EU Market: EUAs surge late after falling on poor auction results

Published 18:10 on March 17, 2016  /  Last updated at 18:10 on March 17, 2016  /  EMEA, EU ETS  /  No Comments

European carbon jumped by as much as 2% in the final 90 minutes of Thursday’s trading, clawing back lost ground following the weakest auction results recorded in several weeks.

European carbon jumped by as much as 2% in the final 90 minutes of Thursday’s trading, clawing back lost ground following the weakest auction results recorded in several weeks.

The front-year EUA futures on ICE settled up 4 cents at €5.01, having climbed to an intraday high of €5.02 just before that and dipping to as low as €4.89 following this morning’s government allowance sale.

Trading was on the quiet side, with 8.9 million units changing hands as standard volume on the ICE Dec-16s.

At one point in the afternoon, no trades on the benchmark futures went through over the space of 30 minutes.

An additional 5.8 million units were also transacted as block trades on the Dec-16s, with a further 7.2 million done as blocks between the Dec-18s and 19s.

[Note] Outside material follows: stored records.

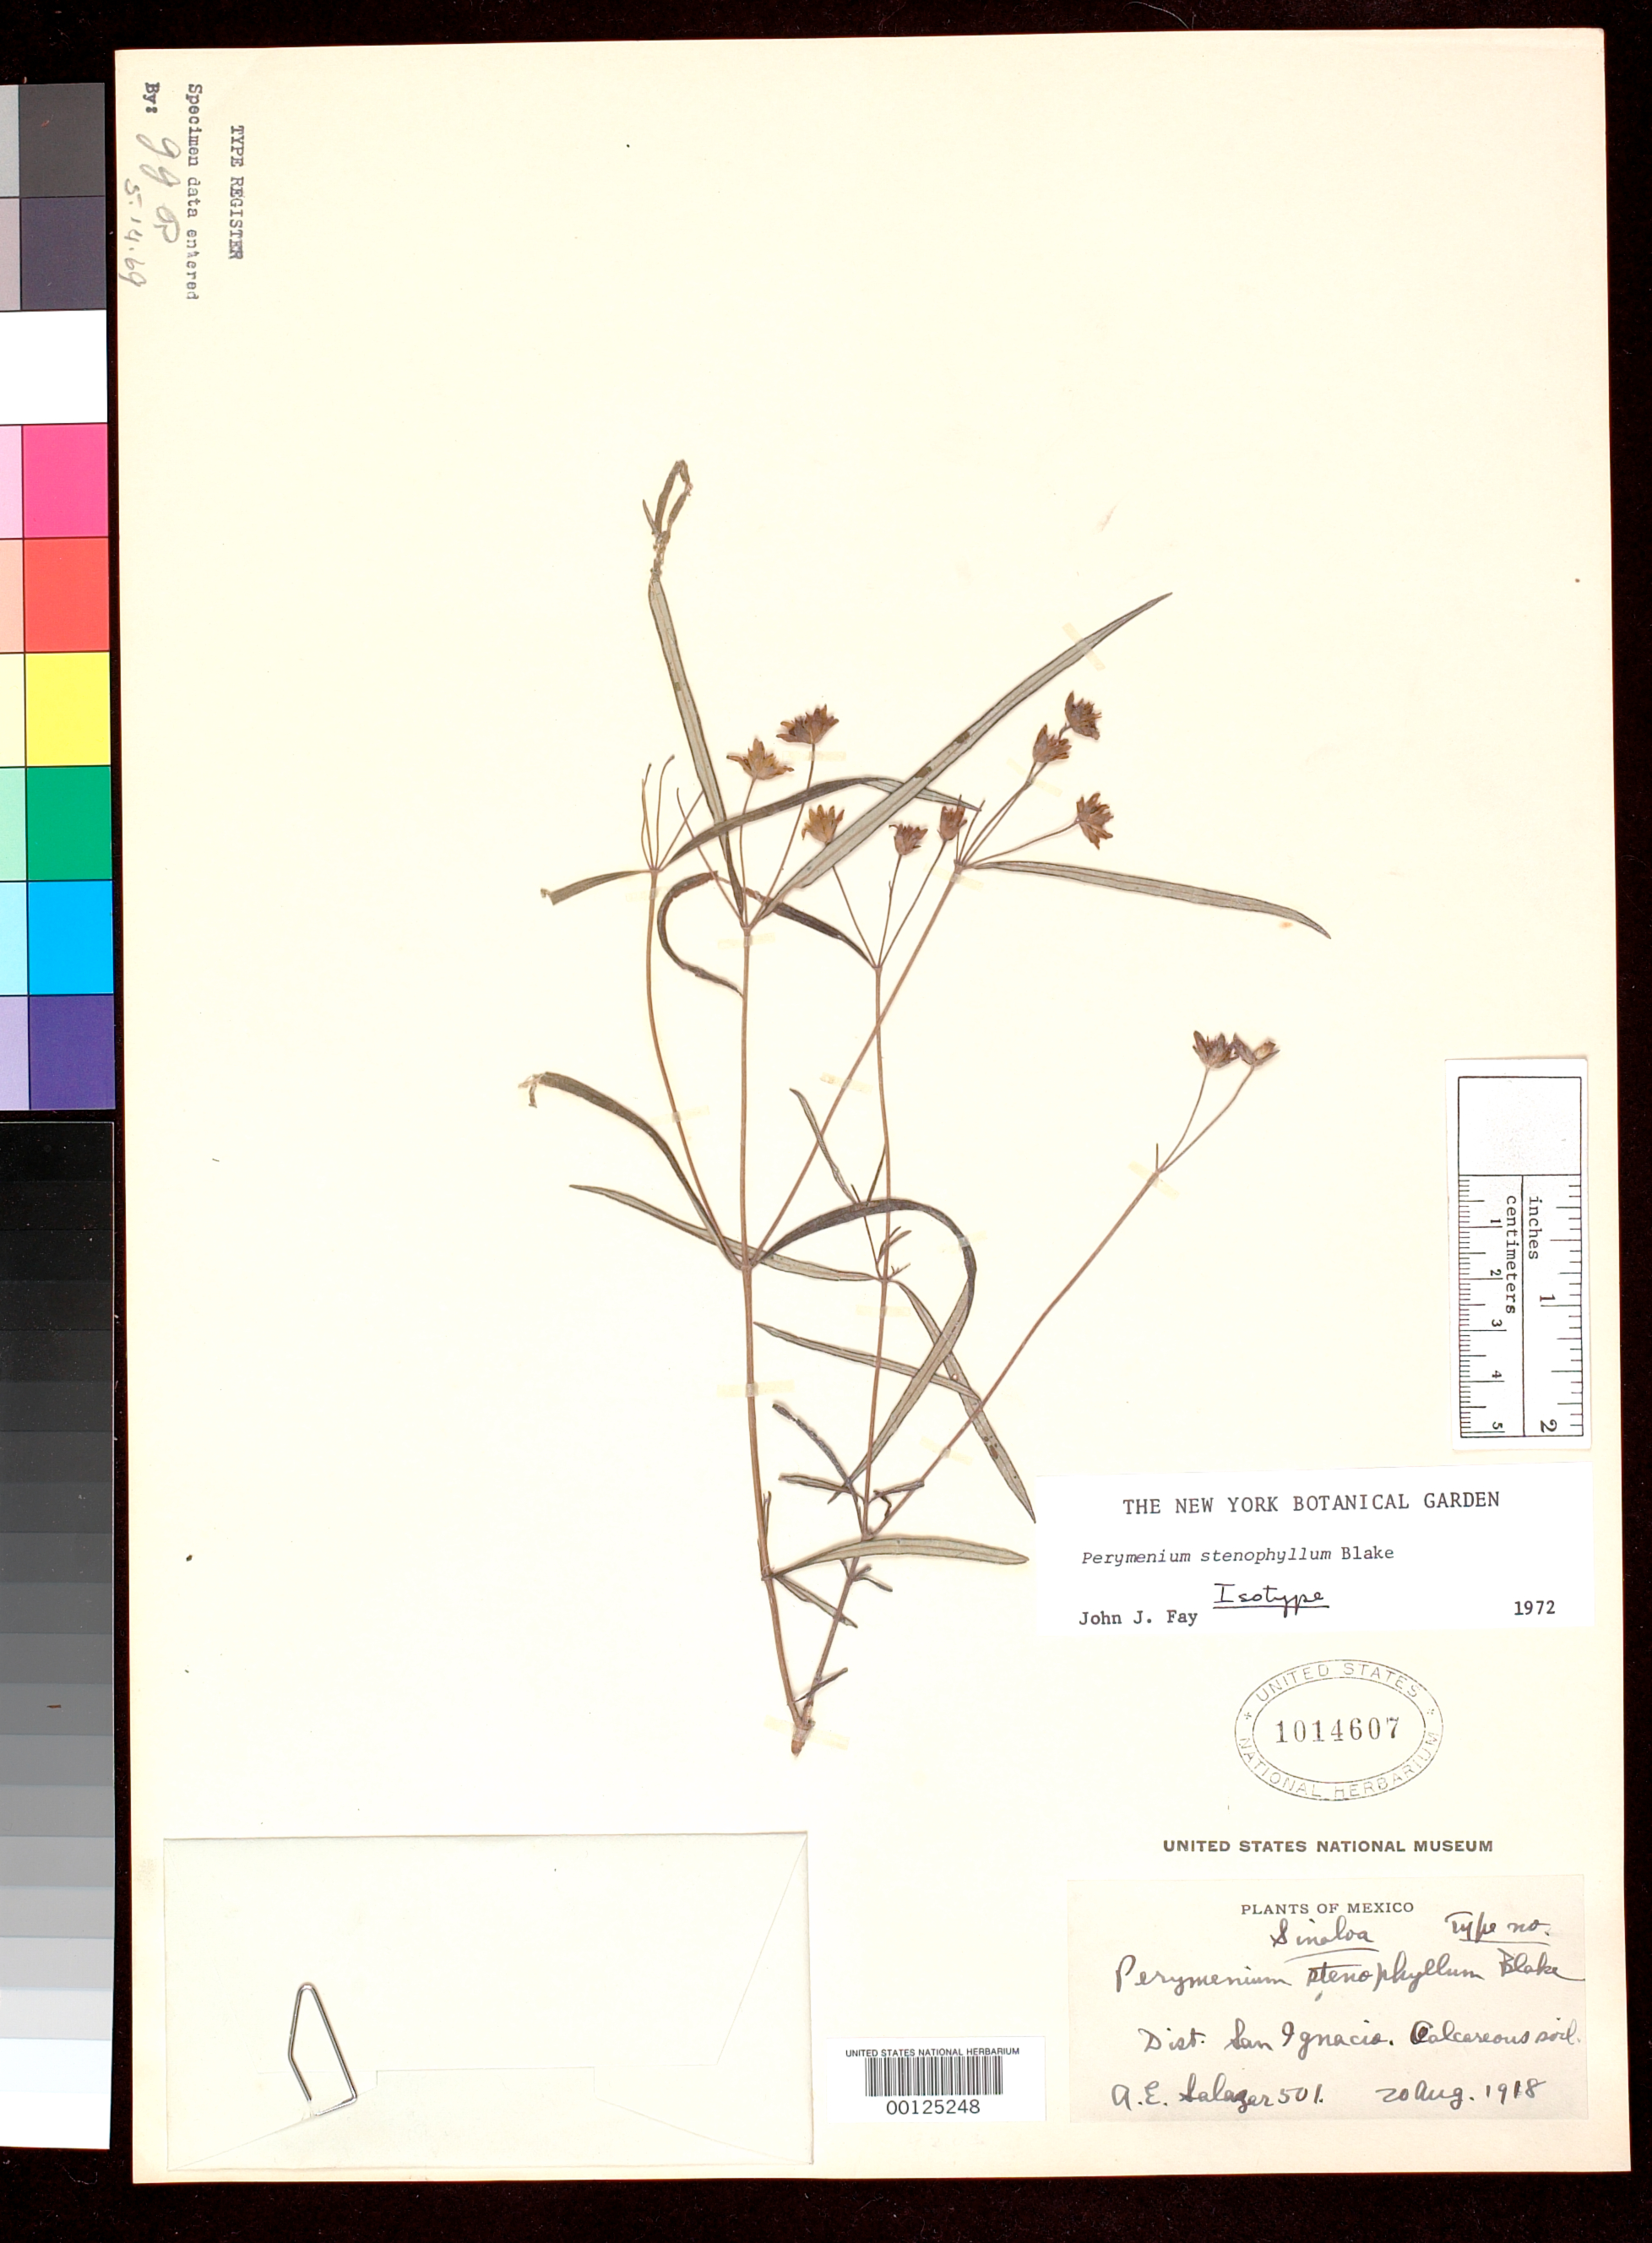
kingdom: Plantae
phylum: Tracheophyta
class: Magnoliopsida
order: Asterales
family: Asteraceae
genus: Perymenium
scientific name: Perymenium stenophyllum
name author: S.F. Blake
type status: Isotype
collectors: A. E. Salazar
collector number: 501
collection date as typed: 20 Aug 1918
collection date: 1918-08-20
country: Mexico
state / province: Sinaloa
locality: San Ignacio Dist.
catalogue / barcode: US 1014607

Earlier in the day, a group of 25 EU member states sold 3.425 million spot EUAs for €4.92 each, in an auction that cleared some 5 cents below the secondary market – the largest discount posted since Feb. 23.

The EEX-hosted sale attracted 20 participants who collectively entered bids worth a total 5.98 million units.  That was also the lowest seen since late February.

Carbon also ignored gains made in the wider energy complex.

Front-month Brent crude was up by 95 cents to $41.28/barrel, while European cal-17 coal futures on ICE added $1.45 to $41.80/tonne and German calendar-year baseload power inched higher on EEX.

The euro surged against the US dollar on the back of reduced expectations regarding multiple interest rate hikes by the American Federal Reserve, but it wasn’t enough to stem dearer coal’s effect on the German clean dark spreads in check.

Meanwhile, EU member states have handed out a further 17.6 million free carbon allowances to industry over the past fortnight, with Italy, Spain and Finland as the only governments to have not yet started the annual process, updated data published late Thursday by the European Commission showed.